At the gallery entrance, viewers encountered Tao Siqi’s oil painting Savoring (2025), its lurid neon green palette intensified by the cold gleam of the stainless-steel wall panels behind it. The work depicts a foot with blood-red painted toenails being gently caressed and kissed by an androgynous figure who wears a wedding ring, while a serpent coils along the bottom of the canvas, evoking the biblical temptation of Eve. The cinematic close-up of limbs and the individual’s face—in conjunction with the snake (an emblem of deceit, temptation, and infidelity) and the ring (a symbol of marital love and devotion)—creates a scene of erotic tension and unease, where desire is dismembered, refracted, and suspended in ambivalence.
References to the Edenic myth continued in Korean artist Dew Kim’s metal and blown glass installations. In One Whispered Pleasure, the Other Promised Pain (2025), Kim reconfigured bud-like anal beads and phallic sex toys into gold-plated brass sprigs, alluding to the Tree of Knowledge. A crimson, bulbous form made of glass is slumped over one outstretched branch, with what appears to be a viscous, translucent liquid trickling down its tip, recalling both a used condom and the enticing forbidden fruit. By synthesizing these sexual and biblical motifs, the work subverts age-old, hegemonic taboos surrounding lust and sensuality through a queer lens.

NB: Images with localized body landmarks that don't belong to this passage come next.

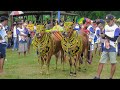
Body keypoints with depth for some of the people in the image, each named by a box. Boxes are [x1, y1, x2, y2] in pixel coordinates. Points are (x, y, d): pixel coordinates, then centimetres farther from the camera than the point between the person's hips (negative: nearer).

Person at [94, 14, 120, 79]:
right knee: (101, 62, 6)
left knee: (113, 63, 0)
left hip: (112, 48, -6)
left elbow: (114, 39, -17)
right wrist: (103, 36, -5)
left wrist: (106, 35, -17)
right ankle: (97, 77, 11)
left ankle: (111, 77, 12)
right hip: (105, 47, 6)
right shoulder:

Rather than restating Eve’s deed of eating the apple as the origin of sin, Kim’s piece reframes it as an emancipatory pursuit of pleasure and knowledge that has historically been denigrated as an act of immorality by organized religion and patriarchal authority. This reimagined act of defiance parallels Kim’s own effort to unveil queer and masochistic desire, often vilified and censured by conservative South Korean society.

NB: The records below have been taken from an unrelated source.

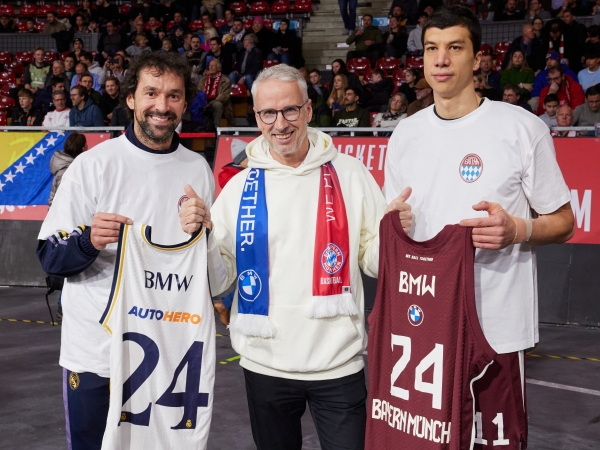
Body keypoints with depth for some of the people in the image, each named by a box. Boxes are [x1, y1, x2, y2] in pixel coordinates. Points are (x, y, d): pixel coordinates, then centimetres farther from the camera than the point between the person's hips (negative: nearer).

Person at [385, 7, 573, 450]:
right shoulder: (405, 135, 9)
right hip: (422, 323, 4)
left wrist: (517, 230, -19)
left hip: (496, 326, -4)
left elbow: (563, 222, 0)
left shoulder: (523, 128, -5)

DEW KIM, One Whispered Pleasure, the Other Promised Pain, 2025, gold-plated brass, blown glass, 35 x 35 x 27 cm (left); and They Swallowed the Serpent and Called It Prayer, 2025, chrome-plated brass, blown glass, 55 x 15 x 13 cm (right). Courtesy Podium Gallery, Hong Kong.
This interplay between desire and sexuality further unfolded in the works of Portuguese painter João Gabriel and Korean artist Jaewon Kim. Gabriel’s oil-on-paper pieces reference gay pornographic imagery from the pre-AIDS 1970s, depicting nude male figures in tender companionship or pensive solitude, their features smudged and contours blurred. The slightly tattered edges in each piece are a subtle nod to pages torn from vintage homoerotic magazines that were circulated within queer communities at the time. Gabriel’s vivid chiaroscuro and delicate, wispy brushstrokes limn a melancholic reverie, resurrecting a bygone age of vibrant gay culture marked by sexual liberation and communal intimacy, before the AIDS epidemic cast its long shadow.

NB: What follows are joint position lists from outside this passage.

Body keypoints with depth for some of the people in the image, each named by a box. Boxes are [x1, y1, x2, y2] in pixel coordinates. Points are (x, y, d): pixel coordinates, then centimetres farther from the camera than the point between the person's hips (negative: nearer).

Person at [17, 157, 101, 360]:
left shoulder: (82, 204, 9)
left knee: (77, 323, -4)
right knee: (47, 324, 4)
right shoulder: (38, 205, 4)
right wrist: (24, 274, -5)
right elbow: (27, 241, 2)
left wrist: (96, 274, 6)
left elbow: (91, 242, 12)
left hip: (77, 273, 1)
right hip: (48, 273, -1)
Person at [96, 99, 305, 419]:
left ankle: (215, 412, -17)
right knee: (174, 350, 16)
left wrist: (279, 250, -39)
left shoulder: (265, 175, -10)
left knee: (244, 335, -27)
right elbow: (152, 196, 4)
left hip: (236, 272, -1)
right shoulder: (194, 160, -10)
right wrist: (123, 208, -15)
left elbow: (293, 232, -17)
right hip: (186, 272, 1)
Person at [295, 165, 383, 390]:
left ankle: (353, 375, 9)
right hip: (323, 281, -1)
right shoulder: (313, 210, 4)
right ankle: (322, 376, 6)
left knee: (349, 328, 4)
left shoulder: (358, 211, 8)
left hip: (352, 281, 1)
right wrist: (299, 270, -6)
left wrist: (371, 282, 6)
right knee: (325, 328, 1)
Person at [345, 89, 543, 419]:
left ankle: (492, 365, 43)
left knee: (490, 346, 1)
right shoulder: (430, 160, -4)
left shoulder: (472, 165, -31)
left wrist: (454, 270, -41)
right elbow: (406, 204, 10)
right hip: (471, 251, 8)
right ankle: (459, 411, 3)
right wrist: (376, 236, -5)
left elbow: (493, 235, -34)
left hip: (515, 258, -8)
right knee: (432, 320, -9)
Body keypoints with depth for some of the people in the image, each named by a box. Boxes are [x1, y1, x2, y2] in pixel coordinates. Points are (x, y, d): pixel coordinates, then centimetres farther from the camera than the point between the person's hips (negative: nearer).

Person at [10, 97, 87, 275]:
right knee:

In contrast to Gabriel’s pre-AIDS nostalgia, Jaewon Kim’s print series, titled Lingering State I-IV (2025), summons the haunting aftermath of the crisis. The snapshots portray magnified surfaces of corroded metal plates, whose oxidized red speckles against a dust-blue backdrop resemble bird’s-eye views of remote islands as well as clinical snapshots of microorganisms. Though composed of inert, inorganic material, these forms visually conjure up living pathological cells, encapsulating Kim’s ongoing exploration of how HIV/AIDS continues to shape the contemporary LGBTQ+ experience. The pairing of Gabriel’s sentimental figurative paintings with Kim’s dispersed, cellular prints offered a compassionate look at queer desire mediated by the complex history and enduring cultural impact of AIDS.
“Ballet with the Devil” invited viewers to unabashedly gaze into, and dance with, desire. By intertwining the oft-restrictive narratives of ancient biblical mythology and heteronormative society with queer resilience and collective memory, each artist reinterpreted the past and articulated new visual languages for expressing desire, sexuality, and queerness in the present moment.
Stella Wu is an editorial intern at ArtAsiaPacific.